▶ [ABOUT THIS EXERCISE]: Retype each of the records below exactly, leaving the pictures out.

▶ [RECORDS TO PROCESS]:
**********

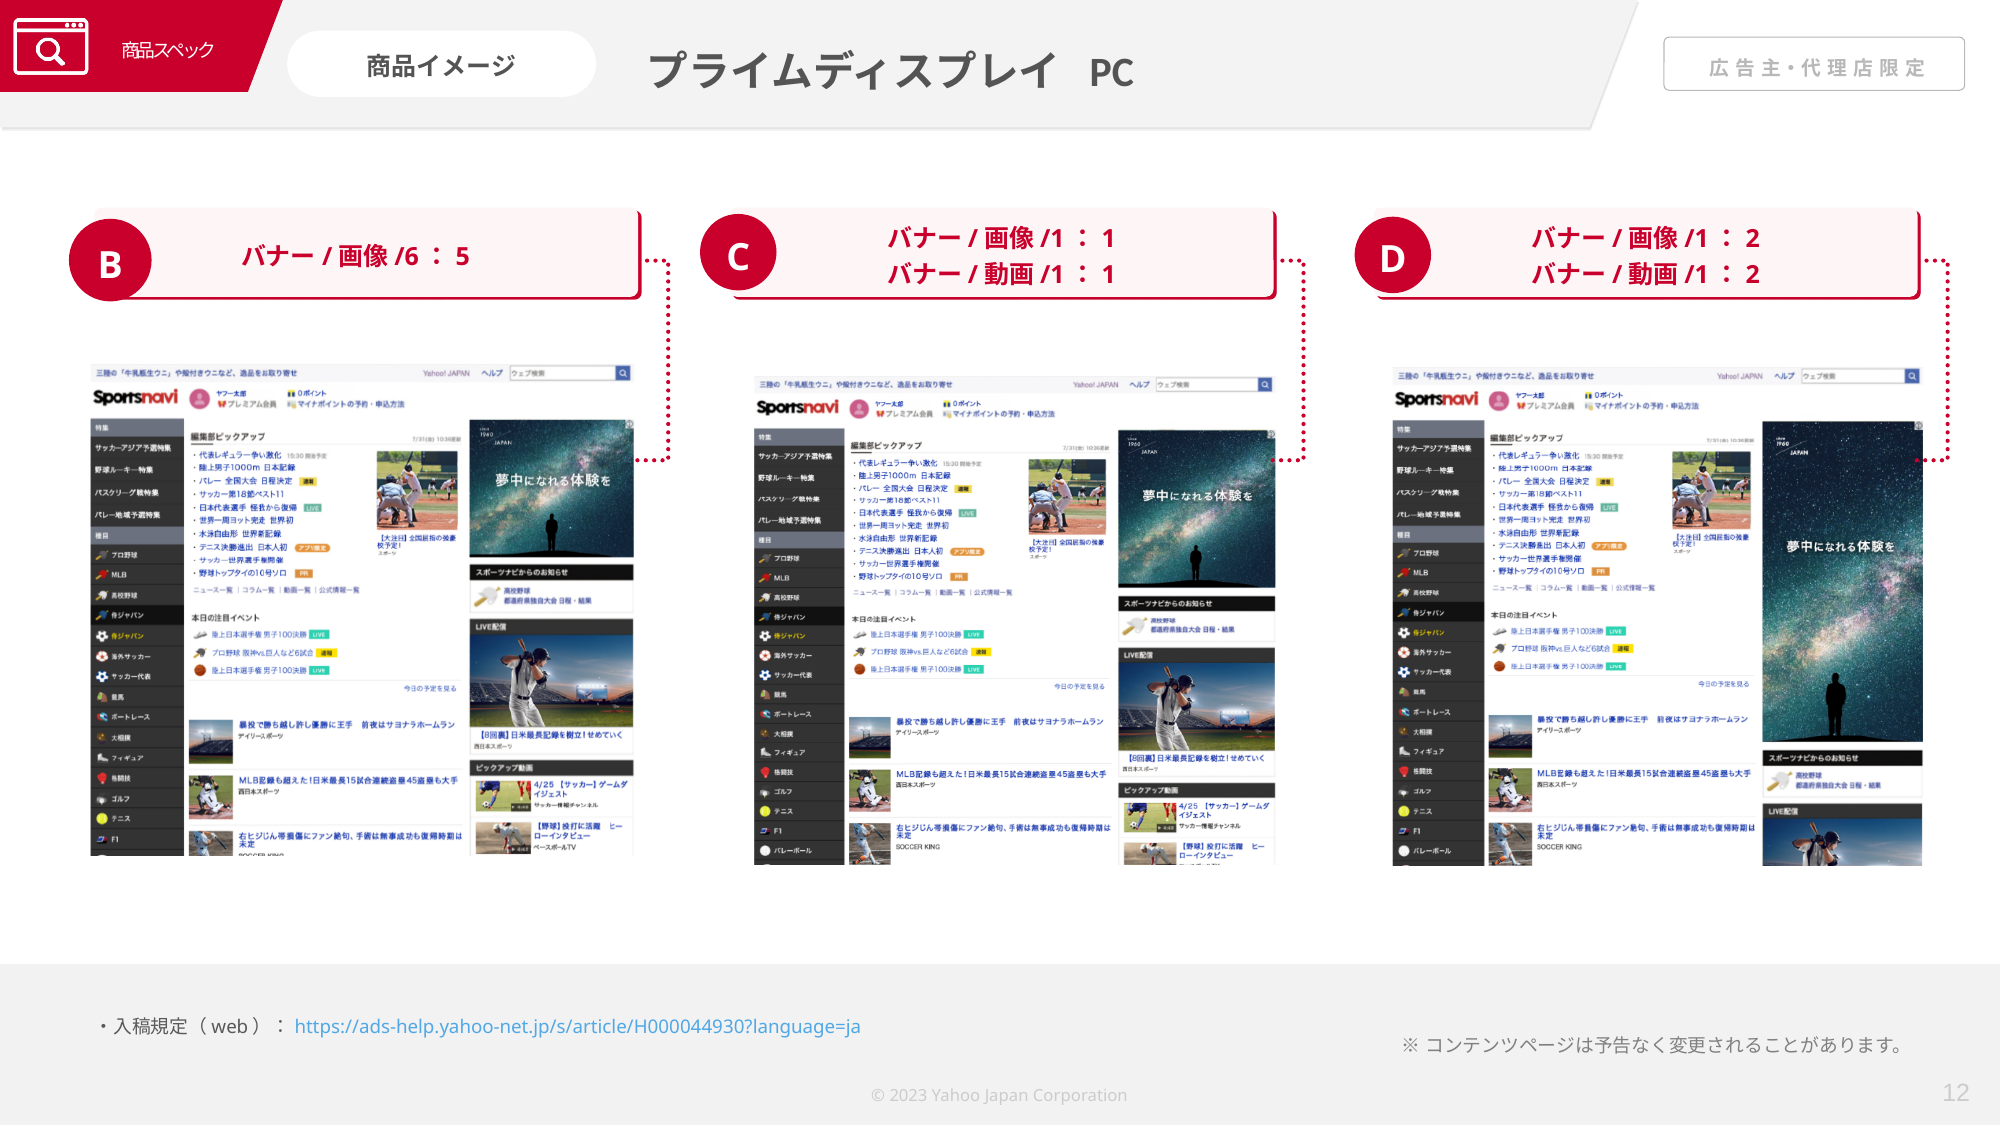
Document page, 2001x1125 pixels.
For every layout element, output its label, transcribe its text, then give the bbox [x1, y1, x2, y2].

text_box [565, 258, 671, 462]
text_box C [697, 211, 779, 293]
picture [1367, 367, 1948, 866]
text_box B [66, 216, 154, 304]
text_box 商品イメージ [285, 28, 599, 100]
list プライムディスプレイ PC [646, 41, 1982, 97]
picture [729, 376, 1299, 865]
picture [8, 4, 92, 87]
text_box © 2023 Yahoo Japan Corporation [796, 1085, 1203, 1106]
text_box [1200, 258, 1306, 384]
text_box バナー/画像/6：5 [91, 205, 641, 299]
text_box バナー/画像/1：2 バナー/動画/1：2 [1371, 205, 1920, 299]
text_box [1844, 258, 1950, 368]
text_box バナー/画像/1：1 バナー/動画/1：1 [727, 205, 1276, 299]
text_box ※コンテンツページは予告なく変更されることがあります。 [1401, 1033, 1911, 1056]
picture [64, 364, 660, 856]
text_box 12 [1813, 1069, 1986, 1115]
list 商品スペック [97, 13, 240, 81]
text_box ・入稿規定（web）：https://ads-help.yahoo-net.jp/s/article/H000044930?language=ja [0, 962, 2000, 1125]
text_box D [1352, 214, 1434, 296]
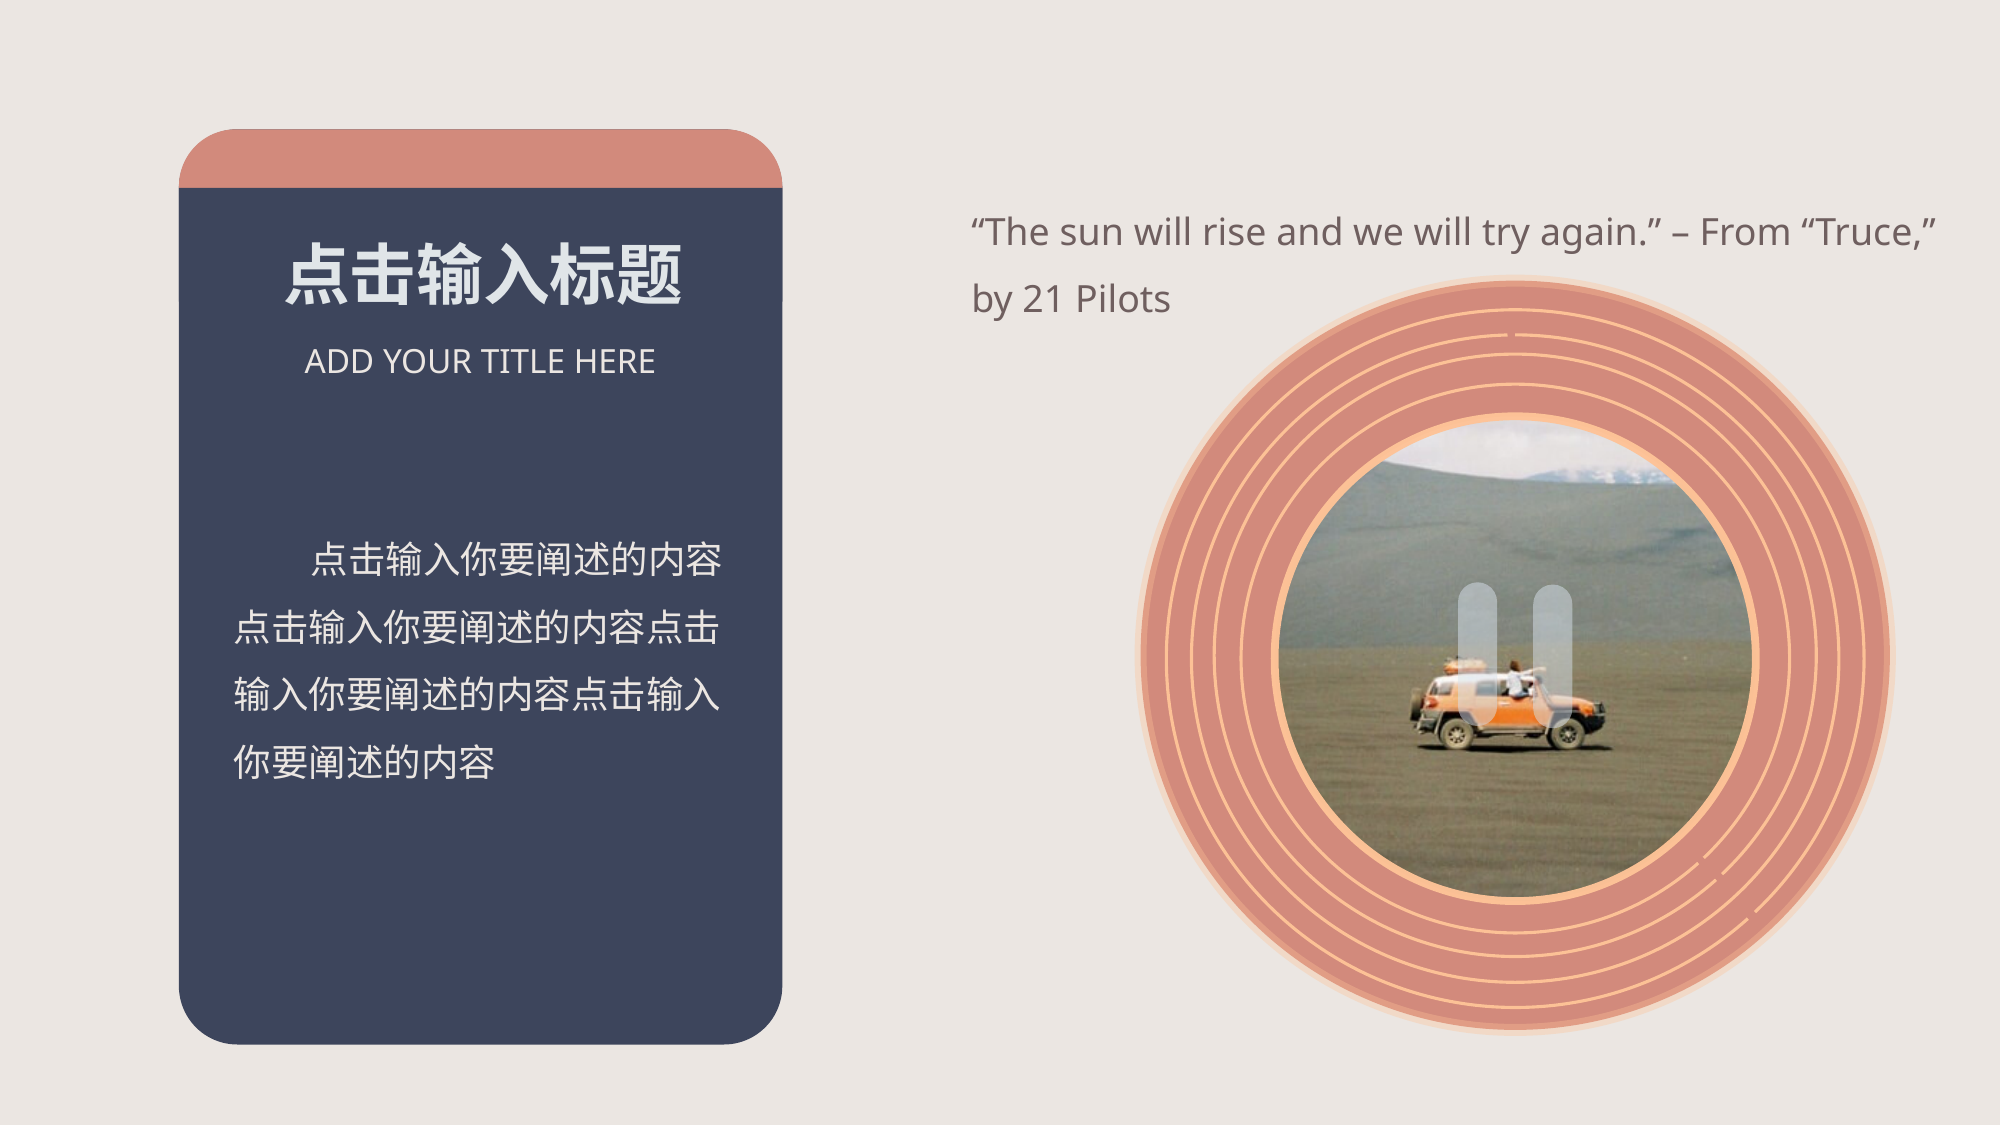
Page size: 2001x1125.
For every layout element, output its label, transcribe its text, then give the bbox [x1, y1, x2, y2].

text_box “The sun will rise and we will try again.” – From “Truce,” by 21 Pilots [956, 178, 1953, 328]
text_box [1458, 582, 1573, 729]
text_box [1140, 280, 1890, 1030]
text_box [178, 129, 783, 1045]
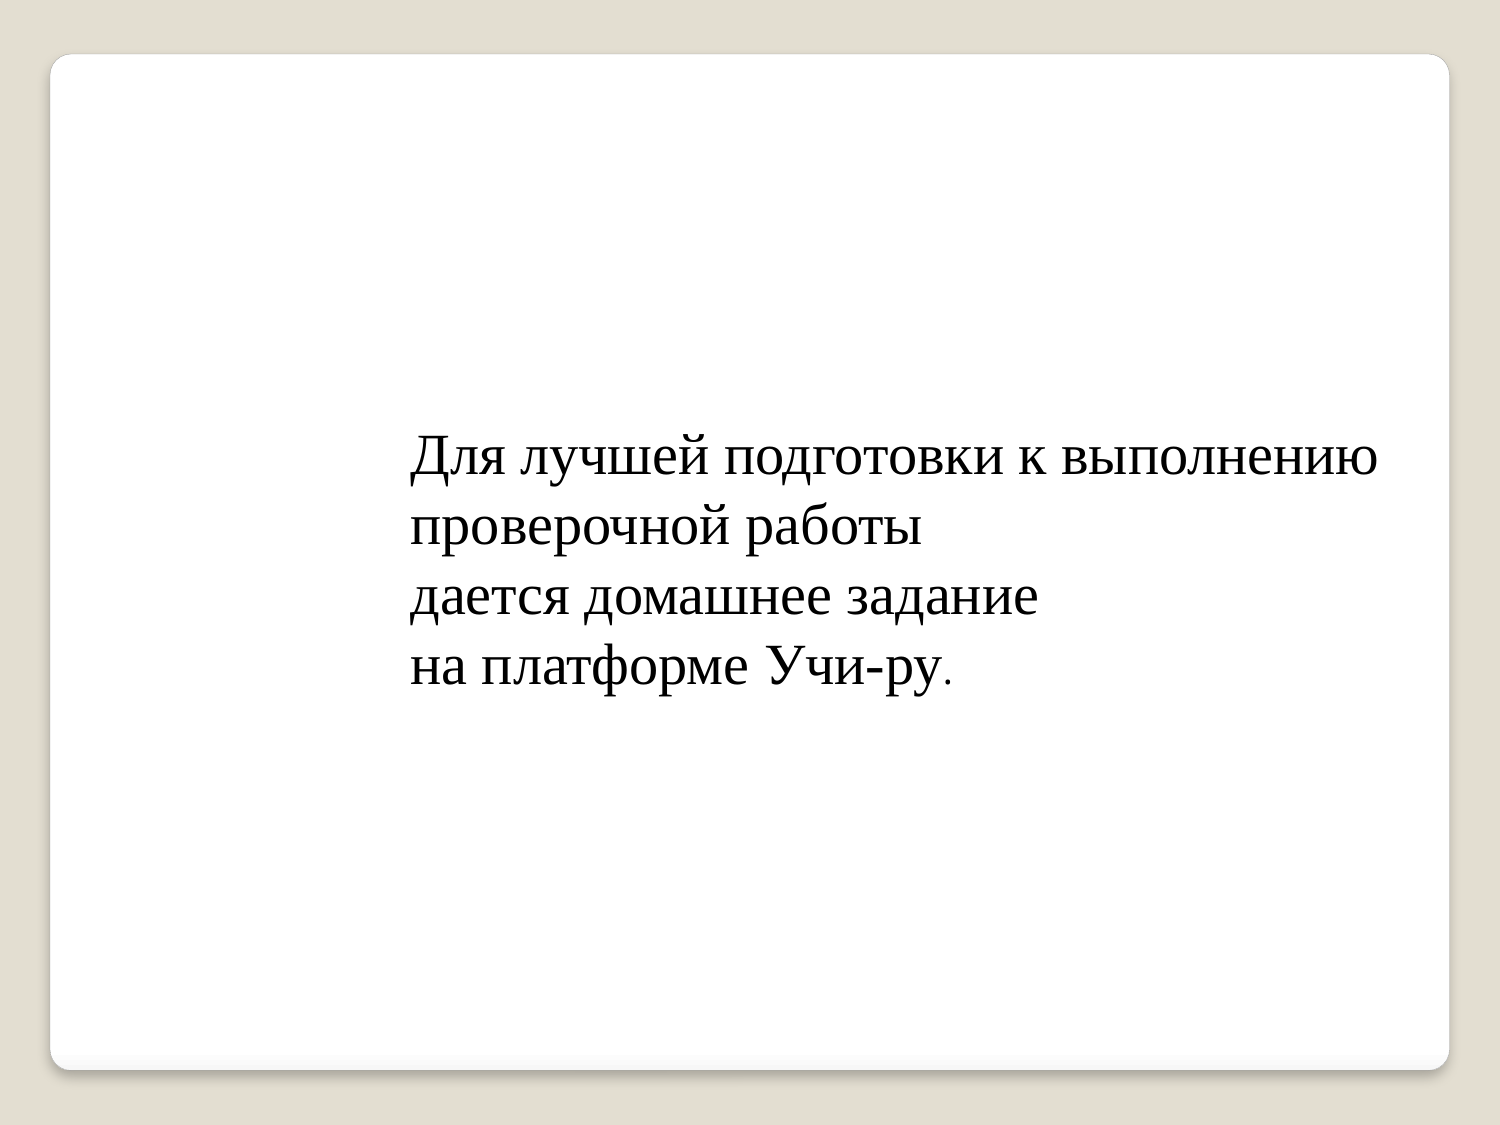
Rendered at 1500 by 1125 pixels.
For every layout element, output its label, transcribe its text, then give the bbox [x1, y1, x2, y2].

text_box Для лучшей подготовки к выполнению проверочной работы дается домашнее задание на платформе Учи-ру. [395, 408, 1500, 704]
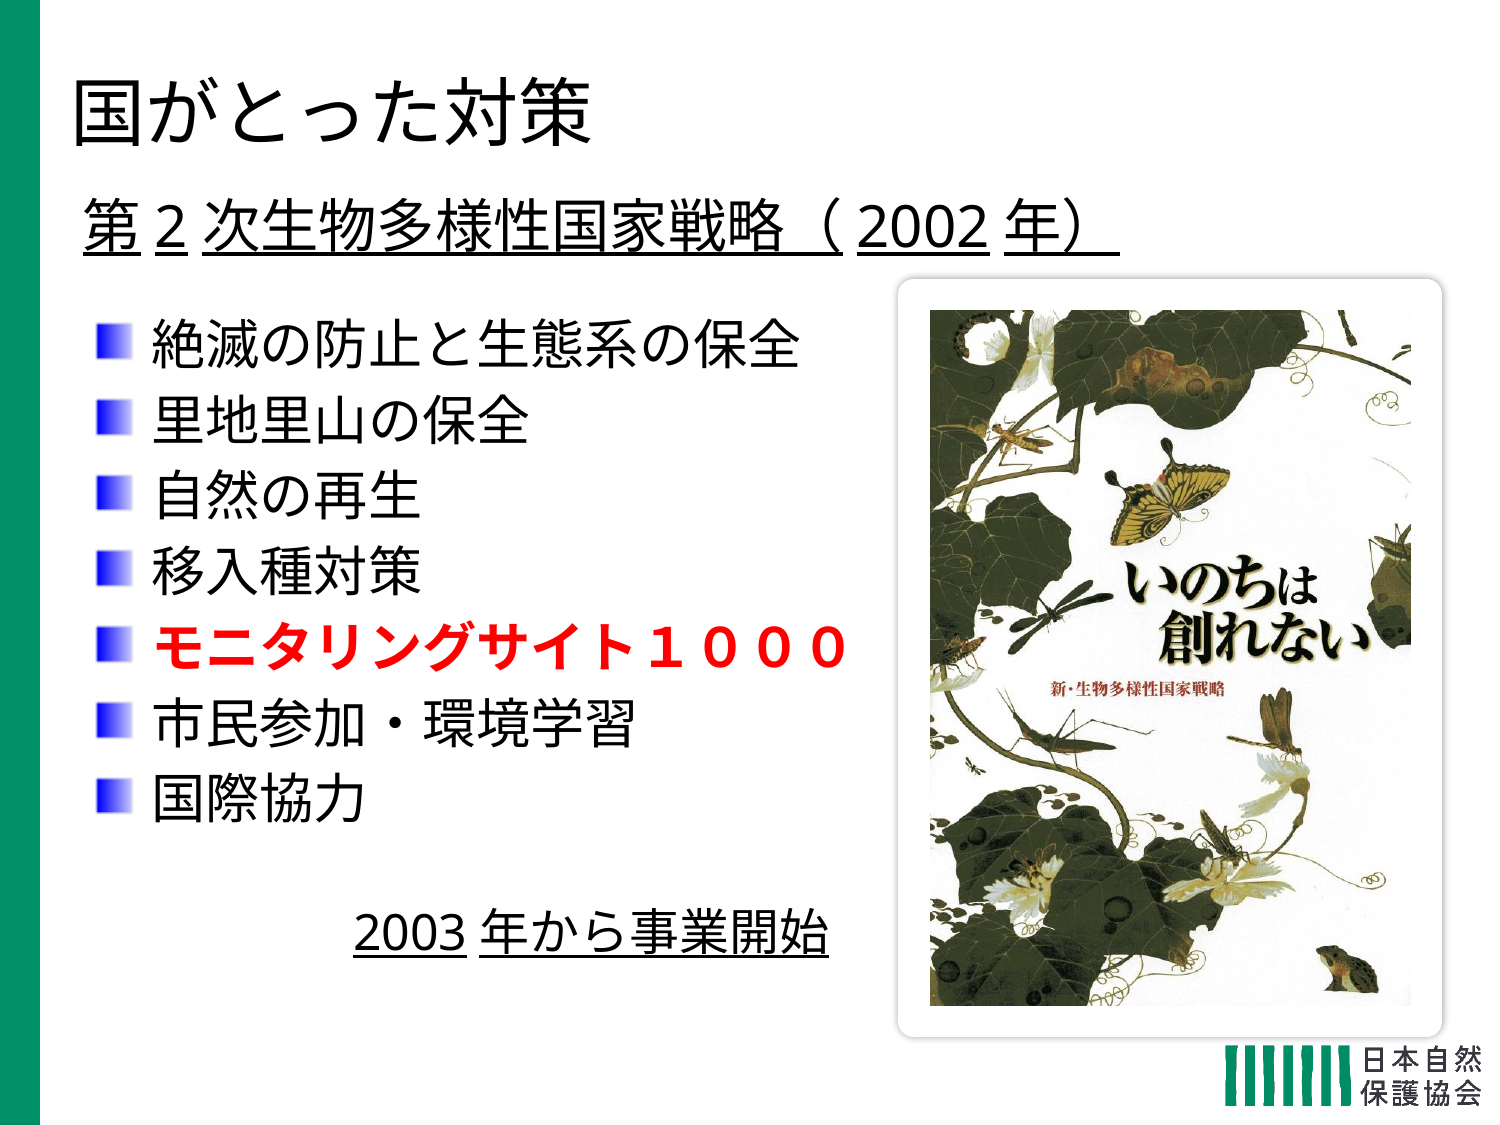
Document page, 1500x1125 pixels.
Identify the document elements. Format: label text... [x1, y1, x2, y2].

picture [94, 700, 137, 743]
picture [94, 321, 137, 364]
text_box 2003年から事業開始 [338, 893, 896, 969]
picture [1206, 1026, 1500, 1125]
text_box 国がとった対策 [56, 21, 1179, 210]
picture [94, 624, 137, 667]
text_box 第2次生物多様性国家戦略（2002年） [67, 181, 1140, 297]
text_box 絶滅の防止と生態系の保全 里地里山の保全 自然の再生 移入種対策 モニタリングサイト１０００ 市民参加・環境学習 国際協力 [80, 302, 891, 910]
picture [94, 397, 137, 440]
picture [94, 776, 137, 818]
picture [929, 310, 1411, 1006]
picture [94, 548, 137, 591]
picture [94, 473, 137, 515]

**********

▶ [SOLUTION FOR THIS EXERCISE]:
Document page, 2001x1125 pixels.
For every layout element, output its label, transcribe its text, then give the bbox [x1, y1, x2, y2].

text_box [565, 258, 671, 462]
text_box C [697, 211, 779, 293]
picture [1367, 367, 1948, 866]
text_box B [66, 216, 154, 304]
text_box 商品イメージ [285, 28, 599, 100]
list プライムディスプレイ PC [646, 41, 1982, 97]
picture [729, 376, 1299, 865]
picture [8, 4, 92, 87]
text_box © 2023 Yahoo Japan Corporation [796, 1085, 1203, 1106]
text_box [1200, 258, 1306, 384]
text_box バナー/画像/6：5 [91, 205, 641, 299]
text_box バナー/画像/1：2 バナー/動画/1：2 [1371, 205, 1920, 299]
text_box [1844, 258, 1950, 368]
text_box バナー/画像/1：1 バナー/動画/1：1 [727, 205, 1276, 299]
text_box ※コンテンツページは予告なく変更されることがあります。 [1401, 1033, 1911, 1056]
picture [64, 364, 660, 856]
text_box 12 [1813, 1069, 1986, 1115]
list 商品スペック [97, 13, 240, 81]
text_box ・入稿規定（web）：https://ads-help.yahoo-net.jp/s/article/H000044930?language=ja [0, 962, 2000, 1125]
text_box D [1352, 214, 1434, 296]
Page size: 2001x1125.
For every layout element, output its label, transcribe its text, then give the bbox [x1, y1, x2, y2].

text_box “The sun will rise and we will try again.” – From “Truce,” by 21 Pilots [956, 178, 1953, 328]
text_box [1458, 582, 1573, 729]
text_box [1140, 280, 1890, 1030]
text_box [178, 129, 783, 1045]
Rendered at 1500 by 1125 pixels.
For every layout element, output its label, transcribe its text, then give the bbox [x1, y1, x2, y2].

text_box Для лучшей подготовки к выполнению проверочной работы дается домашнее задание на платформе Учи-ру. [395, 408, 1500, 704]
Document page, 1500x1125 pixels.
Identify the document elements. Format: label text... [x1, y1, x2, y2].

picture [94, 700, 137, 743]
picture [94, 321, 137, 364]
text_box 2003年から事業開始 [338, 893, 896, 969]
picture [1206, 1026, 1500, 1125]
text_box 国がとった対策 [56, 21, 1179, 210]
picture [94, 624, 137, 667]
text_box 第2次生物多様性国家戦略（2002年） [67, 181, 1140, 297]
text_box 絶滅の防止と生態系の保全 里地里山の保全 自然の再生 移入種対策 モニタリングサイト１０００ 市民参加・環境学習 国際協力 [80, 302, 891, 910]
picture [94, 397, 137, 440]
picture [94, 776, 137, 818]
picture [929, 310, 1411, 1006]
picture [94, 548, 137, 591]
picture [94, 473, 137, 515]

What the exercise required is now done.